INSTRUCTIONS TO FOLLOW:
Your job here is to restate every record exactly, pictures excluded.

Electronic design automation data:
⟨

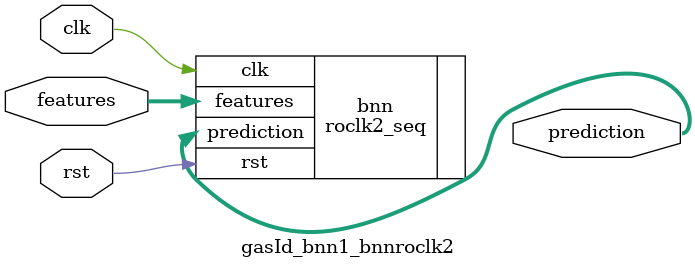
<source format=v>













module gasId_bnn1_bnnroclk2 #(

parameter FEAT_CNT = 128,
parameter HIDDEN_CNT = 40,
parameter FEAT_BITS = 4,
parameter CLASS_CNT = 6,
parameter TEST_CNT = 1000


  ) (
  input clk,
  input rst,
  input [FEAT_CNT*FEAT_BITS-1:0] features,
  output [$clog2(CLASS_CNT)-1:0] prediction
  );

  localparam Weights0 = 5120'b01111111110011111101000001110011011111101111111111000000001000000110100000111101000110100111101000001110100011101110001000010100010110010011101011011101010111111011100011001000000111111110010001011100101111000100111110101100001100111011010111000000010000100001111111011111001110001011000001101110111111111011111111111111000111000101001111110010000010101010101011011000001111111001110100111000001100111101011110011011101010011010011100101111100010100100001011100010000100111101001011011010101000000111000100010001011001100010000100000000110000010000010000010110111111011111110100000000110000111111000011110011100101101100001101011111101001011001100010011100010111111001101011110100111110000110101011000010100111100101111010011111011011001001101010010100110000000110000010010010000000001010000101000011001100110110001101000000100110111010011010000000111100000011001010100001111010100101111111111110001000010100010101100101010000011100000110000001111100000111000110100001000000110000000111110011010001011100110100011111101001101101101001101101110110001101110100101111110001001111111111111101001100111111101100001010110110101111000010111001100111110101111110100000101000011100011100000111010000100100010001100000001000000110001000000110000101011010010111101111101011111001000001100010011000001110000000011111010111010010000001100001101111110101111100011111001100111110111101001100001100011011000110011101110111110110000100100001000000010110001011000010001000011100000011110100011000011000000000010011111000111000011110010101110110111001001010011111110111110000100001011000100110110000111100011111101111110111111100111110001000101010101011111011110010101111111111011111100111000111110000111100100111001101100000100000001011111111111111010100110010101110110001101110000110001011010010001100110111110110000101100000111010100010101001110001000000001010111011001111110111100100001001010110000101100110100001010000101011110011111100111110000111111111001000011000110110001101111011111011100000010111100000011010011010001100101100101010101111111010000000111110000111011010111110011101100110000010100101101001101111111101110111011111110100011100110111001111100100001000000101110011100011011011010010000101000110101010101010111111000001101011111010111011100000010111101001101010110111100100001011110101011110011001001000100000001001100010011001101111000101101000010001000010001000101010100110001011111101111011011100001111011001100000100011000001001110100101101001011110001111100111111011101010111000100000000000111110111111101100100101001001100111101000111100100000101100101100101011011111011100000001110011001011011110111110010001000000000011100110100100111011011110000111111110100111101100010010001000000011000001100110001011001100000111101110011011000000111000100001001111001011111101111101010000101110110101100010100011011100110001010000000001101111111011111101000001000000101010101110001000010111001000011000011111110101001101010100010101001000000000011100000011000001000000100010001110011101110101000010000001000000001000010110001011000110110101001010111011001111111110100111010000000001111000001100010101000000111001010010010110100111011111111001010010100111100000100011011101110000001000000101111111011111110101000010010001001101000011011000010100100000101111111101111111100011010101110000110001011101100100011110000111111101101011010010000000000100101011001100111101100000111000001100101111001110101000101010001001000100010101111011000000010000101011000010100110100111010101111100000000000010000101010010111111100010001000101111101111001100111100110100010000101011101001100100110000100000101000010011000101000011111000101001111110000001100001000010001010011010110001011101010010110111100011110000011011100000110001000001011101100111101000001110000001010111110101110110000100111111110000010010000101110000101100100100111010001110011111010000010101011111011111010001110111011111010011110101110110010111001100000111110110101100101010000001111101001111000111110011001100010011110100000010101101000011100000111010111111001111000000000010000001111101110010011101000011110010010011101101111110010000110000001000001111100110001000011100000110001101001101111010000010100000110000110100011100110110011100111100110110000111010111111001110011111100011011010001100011011100110000100000110101111111111111011001001001011101010010101010100000010010101000101010001101001111011000011010010110000111001000010100111100100111000100000011010011100011010001000011000101110111011101010111011101010111011000010001100101011011111111010001110100011000111000001011111111111111000111100011001011111100010011010011000011110100110111110011111110000110001111111111110100010111011001110101111110100001111100001011001010011011110110111001110100111111101011110110001110000000110010110110110110100000111000001010011000001111001000011000010111000101000011111110001011100000000011110001111101010111110000011011100011111000010111111001111100001110011110110000000001000000010011010111101110011010101010000111111111111111000000000010011011010101101000001111111110011011111000010110000111011111000111110000011001101011000011111001111001010001111000000101111100111011 ;
  localparam Weights1 = 240'b001101100010110011101111111110000101100100111011101110001100100011010110111110010011010000101000111011101111100011011101110101110110000001111111010010111010101110110110000010000111110101011111100011100111010010101100110110001100101001011011 ;

  roclk2_seq #(.FEAT_CNT(FEAT_CNT),.FEAT_BITS(FEAT_BITS),.HIDDEN_CNT(HIDDEN_CNT),.CLASS_CNT(CLASS_CNT),.Weights0(Weights0),.Weights1(Weights1)) bnn (
    .clk(clk),
    .rst(rst),
    .features(features),
    .prediction(prediction)
  );

endmodule

</source>
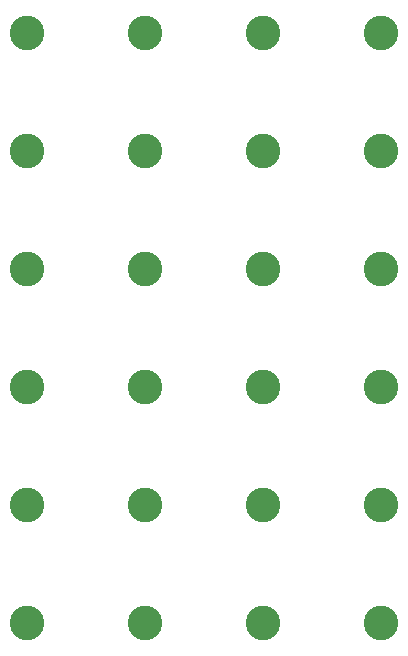
<source format=gbs>
%TF.GenerationSoftware,KiCad,Pcbnew,8.0.8*%
%TF.CreationDate,2025-02-10T21:29:40+00:00*%
%TF.ProjectId,ec30_4x6_jacplane_0.1,65633330-5f34-4783-965f-6a6163706c61,0.1*%
%TF.SameCoordinates,PX8b3c880PY623a7c0*%
%TF.FileFunction,Soldermask,Bot*%
%TF.FilePolarity,Negative*%
%FSLAX46Y46*%
G04 Gerber Fmt 4.6, Leading zero omitted, Abs format (unit mm)*
G04 Created by KiCad (PCBNEW 8.0.8) date 2025-02-10 21:29:40*
%MOMM*%
%LPD*%
G01*
G04 APERTURE LIST*
%ADD10C,2.930000*%
G04 APERTURE END LIST*
D10*
%TO.C,J202*%
X5000000Y5000000D03*
%TD*%
%TO.C,J000*%
X-15000000Y25000000D03*
%TD*%
%TO.C,J201*%
X-5000000Y5000000D03*
%TD*%
%TO.C,J500*%
X-15000000Y-25000000D03*
%TD*%
%TO.C,J400*%
X-15000000Y-15000000D03*
%TD*%
%TO.C,J101*%
X-5000000Y15000000D03*
%TD*%
%TO.C,J403*%
X15000000Y-15000000D03*
%TD*%
%TO.C,J303*%
X15000000Y-5000000D03*
%TD*%
%TO.C,J301*%
X-5000000Y-5000000D03*
%TD*%
%TO.C,J001*%
X-5000000Y25000000D03*
%TD*%
%TO.C,J401*%
X-5000000Y-15000000D03*
%TD*%
%TO.C,J103*%
X15000000Y15000000D03*
%TD*%
%TO.C,J002*%
X5000000Y25000000D03*
%TD*%
%TO.C,J003*%
X15000000Y25000000D03*
%TD*%
%TO.C,J300*%
X-15000000Y-5000000D03*
%TD*%
%TO.C,J102*%
X5000000Y15000000D03*
%TD*%
%TO.C,J502*%
X5000000Y-25000000D03*
%TD*%
%TO.C,J302*%
X5000000Y-5000000D03*
%TD*%
%TO.C,J200*%
X-15000000Y5000000D03*
%TD*%
%TO.C,J203*%
X15000000Y5000000D03*
%TD*%
%TO.C,J100*%
X-15000000Y15000000D03*
%TD*%
%TO.C,J501*%
X-5000000Y-25000000D03*
%TD*%
%TO.C,J503*%
X15000000Y-25000000D03*
%TD*%
%TO.C,J402*%
X5000000Y-15000000D03*
%TD*%
M02*

</source>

⟩

FINISHED TASK:
<source format=v>













module gasId_bnn1_bnnroclk2 #(

parameter FEAT_CNT = 128,
parameter HIDDEN_CNT = 40,
parameter FEAT_BITS = 4,
parameter CLASS_CNT = 6,
parameter TEST_CNT = 1000


  ) (
  input clk,
  input rst,
  input [FEAT_CNT*FEAT_BITS-1:0] features,
  output [$clog2(CLASS_CNT)-1:0] prediction
  );

  localparam Weights0 = 5120'b01111111110011111101000001110011011111101111111111000000001000000110100000111101000110100111101000001110100011101110001000010100010110010011101011011101010111111011100011001000000111111110010001011100101111000100111110101100001100111011010111000000010000100001111111011111001110001011000001101110111111111011111111111111000111000101001111110010000010101010101011011000001111111001110100111000001100111101011110011011101010011010011100101111100010100100001011100010000100111101001011011010101000000111000100010001011001100010000100000000110000010000010000010110111111011111110100000000110000111111000011110011100101101100001101011111101001011001100010011100010111111001101011110100111110000110101011000010100111100101111010011111011011001001101010010100110000000110000010010010000000001010000101000011001100110110001101000000100110111010011010000000111100000011001010100001111010100101111111111110001000010100010101100101010000011100000110000001111100000111000110100001000000110000000111110011010001011100110100011111101001101101101001101101110110001101110100101111110001001111111111111101001100111111101100001010110110101111000010111001100111110101111110100000101000011100011100000111010000100100010001100000001000000110001000000110000101011010010111101111101011111001000001100010011000001110000000011111010111010010000001100001101111110101111100011111001100111110111101001100001100011011000110011101110111110110000100100001000000010110001011000010001000011100000011110100011000011000000000010011111000111000011110010101110110111001001010011111110111110000100001011000100110110000111100011111101111110111111100111110001000101010101011111011110010101111111111011111100111000111110000111100100111001101100000100000001011111111111111010100110010101110110001101110000110001011010010001100110111110110000101100000111010100010101001110001000000001010111011001111110111100100001001010110000101100110100001010000101011110011111100111110000111111111001000011000110110001101111011111011100000010111100000011010011010001100101100101010101111111010000000111110000111011010111110011101100110000010100101101001101111111101110111011111110100011100110111001111100100001000000101110011100011011011010010000101000110101010101010111111000001101011111010111011100000010111101001101010110111100100001011110101011110011001001000100000001001100010011001101111000101101000010001000010001000101010100110001011111101111011011100001111011001100000100011000001001110100101101001011110001111100111111011101010111000100000000000111110111111101100100101001001100111101000111100100000101100101100101011011111011100000001110011001011011110111110010001000000000011100110100100111011011110000111111110100111101100010010001000000011000001100110001011001100000111101110011011000000111000100001001111001011111101111101010000101110110101100010100011011100110001010000000001101111111011111101000001000000101010101110001000010111001000011000011111110101001101010100010101001000000000011100000011000001000000100010001110011101110101000010000001000000001000010110001011000110110101001010111011001111111110100111010000000001111000001100010101000000111001010010010110100111011111111001010010100111100000100011011101110000001000000101111111011111110101000010010001001101000011011000010100100000101111111101111111100011010101110000110001011101100100011110000111111101101011010010000000000100101011001100111101100000111000001100101111001110101000101010001001000100010101111011000000010000101011000010100110100111010101111100000000000010000101010010111111100010001000101111101111001100111100110100010000101011101001100100110000100000101000010011000101000011111000101001111110000001100001000010001010011010110001011101010010110111100011110000011011100000110001000001011101100111101000001110000001010111110101110110000100111111110000010010000101110000101100100100111010001110011111010000010101011111011111010001110111011111010011110101110110010111001100000111110110101100101010000001111101001111000111110011001100010011110100000010101101000011100000111010111111001111000000000010000001111101110010011101000011110010010011101101111110010000110000001000001111100110001000011100000110001101001101111010000010100000110000110100011100110110011100111100110110000111010111111001110011111100011011010001100011011100110000100000110101111111111111011001001001011101010010101010100000010010101000101010001101001111011000011010010110000111001000010100111100100111000100000011010011100011010001000011000101110111011101010111011101010111011000010001100101011011111111010001110100011000111000001011111111111111000111100011001011111100010011010011000011110100110111110011111110000110001111111111110100010111011001110101111110100001111100001011001010011011110110111001110100111111101011110110001110000000110010110110110110100000111000001010011000001111001000011000010111000101000011111110001011100000000011110001111101010111110000011011100011111000010111111001111100001110011110110000000001000000010011010111101110011010101010000111111111111111000000000010011011010101101000001111111110011011111000010110000111011111000111110000011001101011000011111001111001010001111000000101111100111011 ;
  localparam Weights1 = 240'b001101100010110011101111111110000101100100111011101110001100100011010110111110010011010000101000111011101111100011011101110101110110000001111111010010111010101110110110000010000111110101011111100011100111010010101100110110001100101001011011 ;

  roclk2_seq #(.FEAT_CNT(FEAT_CNT),.FEAT_BITS(FEAT_BITS),.HIDDEN_CNT(HIDDEN_CNT),.CLASS_CNT(CLASS_CNT),.Weights0(Weights0),.Weights1(Weights1)) bnn (
    .clk(clk),
    .rst(rst),
    .features(features),
    .prediction(prediction)
  );

endmodule

</source>
<source format=gbs>
%TF.GenerationSoftware,KiCad,Pcbnew,8.0.8*%
%TF.CreationDate,2025-02-10T21:29:40+00:00*%
%TF.ProjectId,ec30_4x6_jacplane_0.1,65633330-5f34-4783-965f-6a6163706c61,0.1*%
%TF.SameCoordinates,PX8b3c880PY623a7c0*%
%TF.FileFunction,Soldermask,Bot*%
%TF.FilePolarity,Negative*%
%FSLAX46Y46*%
G04 Gerber Fmt 4.6, Leading zero omitted, Abs format (unit mm)*
G04 Created by KiCad (PCBNEW 8.0.8) date 2025-02-10 21:29:40*
%MOMM*%
%LPD*%
G01*
G04 APERTURE LIST*
%ADD10C,2.930000*%
G04 APERTURE END LIST*
D10*
%TO.C,J202*%
X5000000Y5000000D03*
%TD*%
%TO.C,J000*%
X-15000000Y25000000D03*
%TD*%
%TO.C,J201*%
X-5000000Y5000000D03*
%TD*%
%TO.C,J500*%
X-15000000Y-25000000D03*
%TD*%
%TO.C,J400*%
X-15000000Y-15000000D03*
%TD*%
%TO.C,J101*%
X-5000000Y15000000D03*
%TD*%
%TO.C,J403*%
X15000000Y-15000000D03*
%TD*%
%TO.C,J303*%
X15000000Y-5000000D03*
%TD*%
%TO.C,J301*%
X-5000000Y-5000000D03*
%TD*%
%TO.C,J001*%
X-5000000Y25000000D03*
%TD*%
%TO.C,J401*%
X-5000000Y-15000000D03*
%TD*%
%TO.C,J103*%
X15000000Y15000000D03*
%TD*%
%TO.C,J002*%
X5000000Y25000000D03*
%TD*%
%TO.C,J003*%
X15000000Y25000000D03*
%TD*%
%TO.C,J300*%
X-15000000Y-5000000D03*
%TD*%
%TO.C,J102*%
X5000000Y15000000D03*
%TD*%
%TO.C,J502*%
X5000000Y-25000000D03*
%TD*%
%TO.C,J302*%
X5000000Y-5000000D03*
%TD*%
%TO.C,J200*%
X-15000000Y5000000D03*
%TD*%
%TO.C,J203*%
X15000000Y5000000D03*
%TD*%
%TO.C,J100*%
X-15000000Y15000000D03*
%TD*%
%TO.C,J501*%
X-5000000Y-25000000D03*
%TD*%
%TO.C,J503*%
X15000000Y-25000000D03*
%TD*%
%TO.C,J402*%
X5000000Y-15000000D03*
%TD*%
M02*

</source>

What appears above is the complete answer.